Nonetheless, the IMF’s Chief Economist, Pierre-Olivier Gourinchas, said the US, India and Brazil were showing resilience and a “soft landing” in which inflation cools without massive job losses had been achieved.
“It looks like the global battle against inflation has largely been won, even if price pressures persist in some countries,” Gourinchas said in a blog post.
But he told Reuters in an interview that there is a risk that monetary policy could “mechanically” become too tight without interest rate cuts in some countries as inflation subsides, weighing on growth and jobs.
“Right now, our assessment for monetary policy in most places, it’s about where we want it to be, but if inflation keeps coming down now, central banks have to start paying attention to what’s happening on the activity side. The IMF revised its 2024 US growth forecast upward by two-tenths of a percentage point to 2.8% due largely to stronger-than-expected consumption fuelled by rising wages and asset prices.
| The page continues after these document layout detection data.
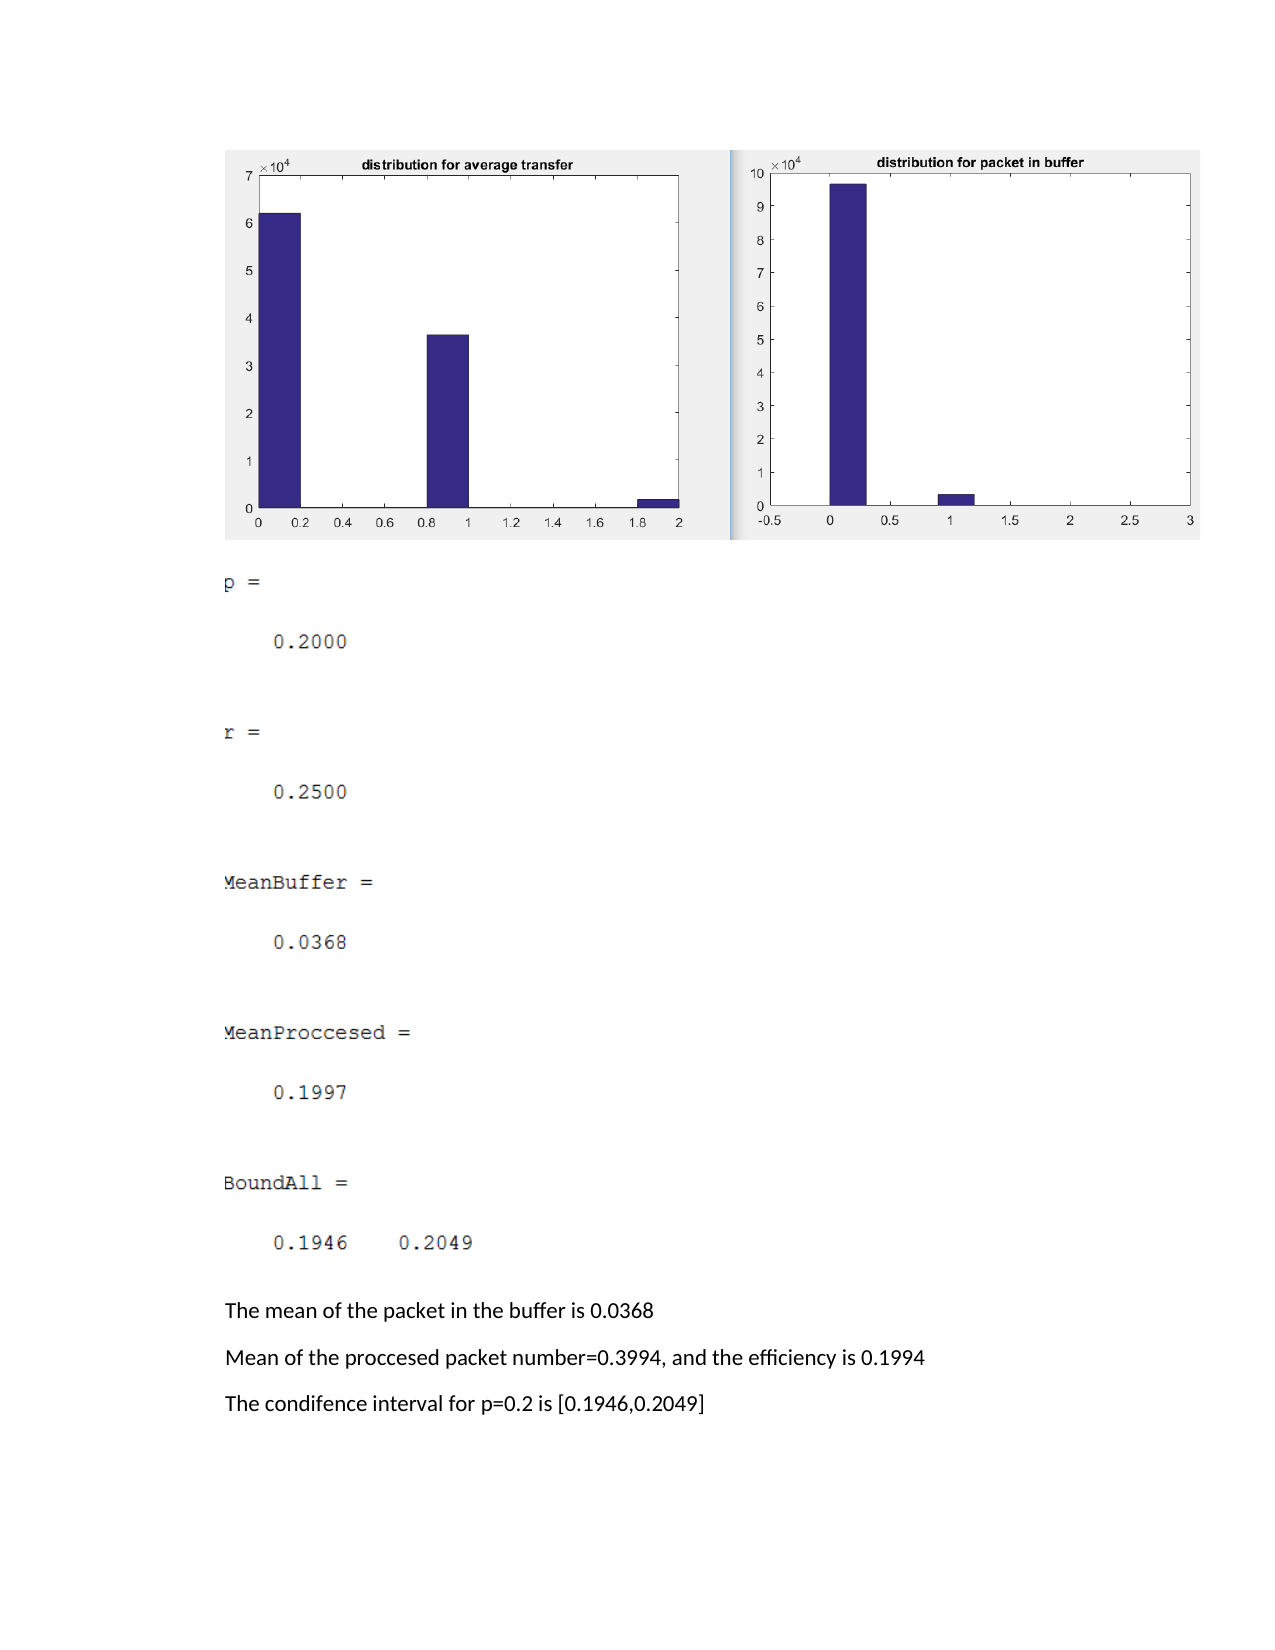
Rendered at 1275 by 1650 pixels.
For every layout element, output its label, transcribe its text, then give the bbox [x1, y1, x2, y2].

text Mean of the proccesed packet number=0.3994, and the efficiency is 0.1994 [150, 1343, 1125, 1371]
picture [225, 150, 1200, 540]
text The condifence interval for p=0.2 is [0.1946,0.2049] [150, 1389, 1125, 1417]
text The mean of the packet in the buffer is 0.0368 [150, 1296, 1125, 1324]
picture [225, 558, 522, 1277]
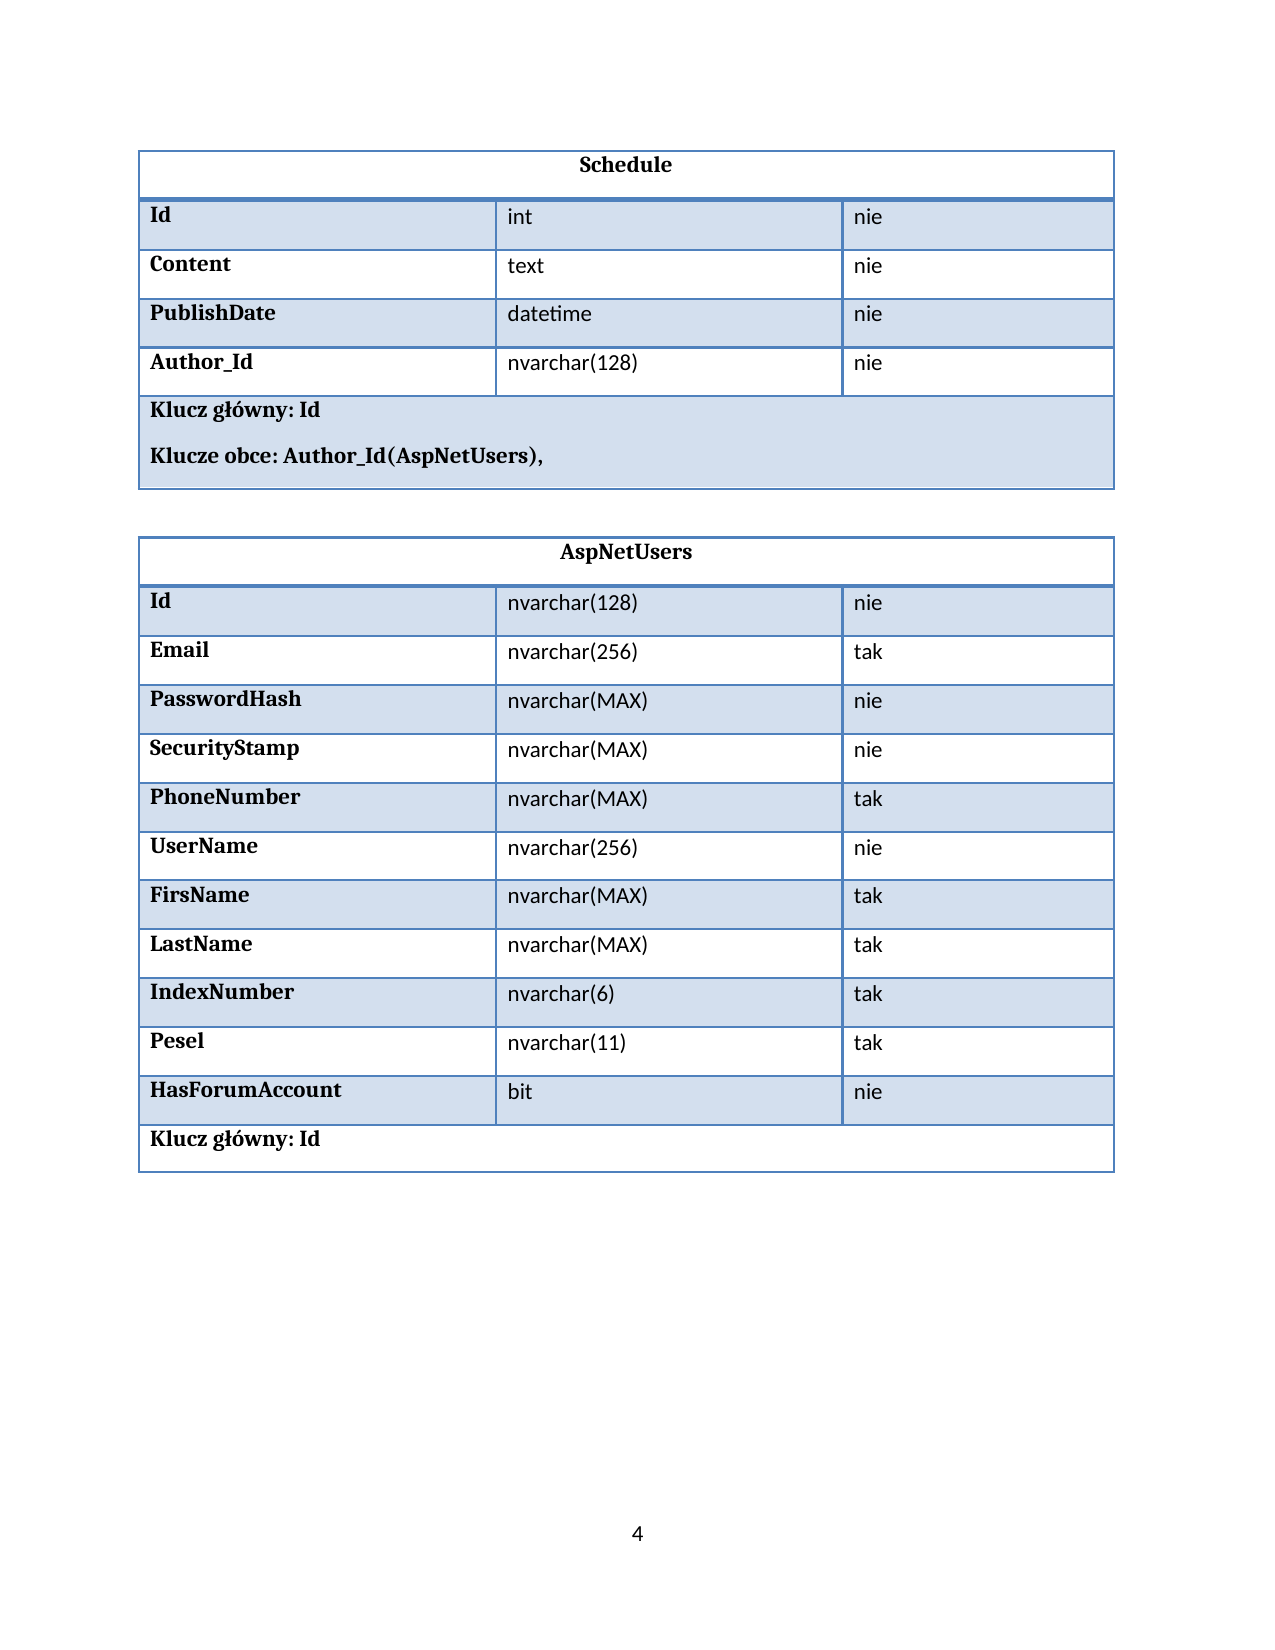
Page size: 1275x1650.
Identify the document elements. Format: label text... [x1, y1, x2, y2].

table_cell nvarchar(6) [497, 979, 841, 1026]
table_cell text [497, 251, 841, 297]
table_cell nvarchar(MAX) [497, 930, 841, 977]
table_cell nie [844, 251, 1113, 297]
table_cell PhoneNumber [140, 784, 495, 831]
table_cell nvarchar(MAX) [497, 881, 841, 928]
table_cell nvarchar(MAX) [497, 784, 841, 831]
table_cell nvarchar(11) [497, 1028, 841, 1075]
table_cell Email [140, 637, 495, 684]
table_cell nie [844, 735, 1113, 782]
table_cell nie [844, 833, 1113, 879]
table_cell nvarchar(MAX) [497, 735, 841, 782]
table_cell nvarchar(256) [497, 637, 841, 684]
table_cell Klucz główny: Id Klucze obce: Author_Id(AspNetUsers), [140, 397, 1113, 487]
table_cell Content [140, 251, 495, 297]
table_cell tak [844, 637, 1113, 684]
table_cell Id [140, 202, 495, 249]
table_cell LastName [140, 930, 495, 977]
table_cell FirsName [140, 881, 495, 928]
table_cell nie [844, 1077, 1113, 1124]
table_cell nie [844, 588, 1113, 635]
table_cell HasForumAccount [140, 1077, 495, 1124]
table_cell UserName [140, 833, 495, 879]
table_cell nie [844, 349, 1113, 395]
table_cell nvarchar(128) [497, 349, 841, 395]
table_cell Id [140, 588, 495, 635]
table_cell tak [844, 930, 1113, 977]
table_cell nie [844, 300, 1113, 346]
table_cell Klucz główny: Id [140, 1126, 1113, 1171]
table_cell nie [844, 686, 1113, 733]
table_cell int [497, 202, 841, 249]
table_cell nvarchar(256) [497, 833, 841, 879]
table_cell Pesel [140, 1028, 495, 1075]
table_header Schedule [140, 152, 1113, 197]
table_cell tak [844, 979, 1113, 1026]
table_cell PublishDate [140, 300, 495, 346]
table_cell bit [497, 1077, 841, 1124]
table_cell IndexNumber [140, 979, 495, 1026]
table_cell tak [844, 1028, 1113, 1075]
table_cell Author_Id [140, 349, 495, 395]
table_cell tak [844, 881, 1113, 928]
table_cell nvarchar(128) [497, 588, 841, 635]
table_header AspNetUsers [140, 539, 1113, 584]
table_cell PasswordHash [140, 686, 495, 733]
table_cell datetime [497, 300, 841, 346]
table_cell nvarchar(MAX) [497, 686, 841, 733]
table_cell nie [844, 202, 1113, 249]
table_cell tak [844, 784, 1113, 831]
table_cell SecurityStamp [140, 735, 495, 782]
The global lender also upgraded its 2025 US growth outlook by three-tenths of a percentage point to 2.2%, slightly delaying a return to trend growth.
Brazil got a sharp upgrade of nine-tenths of a percentage point, raising its projected growth rate this year to 3.0%, also on the back of stronger private consumption and investment. Mexico’s growth, however, was marked down by seven-tenths of a percentage point to 1.5% because of the effects of tighter monetary policy.
The IMF cut China’s 2024 growth rate by two-tenths of a percentage point to 4.8%, with a boost from net exports, partly offsetting continued weakness in the property sector and low consumer confidence. The IMF’s 2025 China growth forecast was unchanged at 4.5%, but the outlook does not include any impact from Beijing’s recently announced fiscal stimulus plans, which are still largely undefined.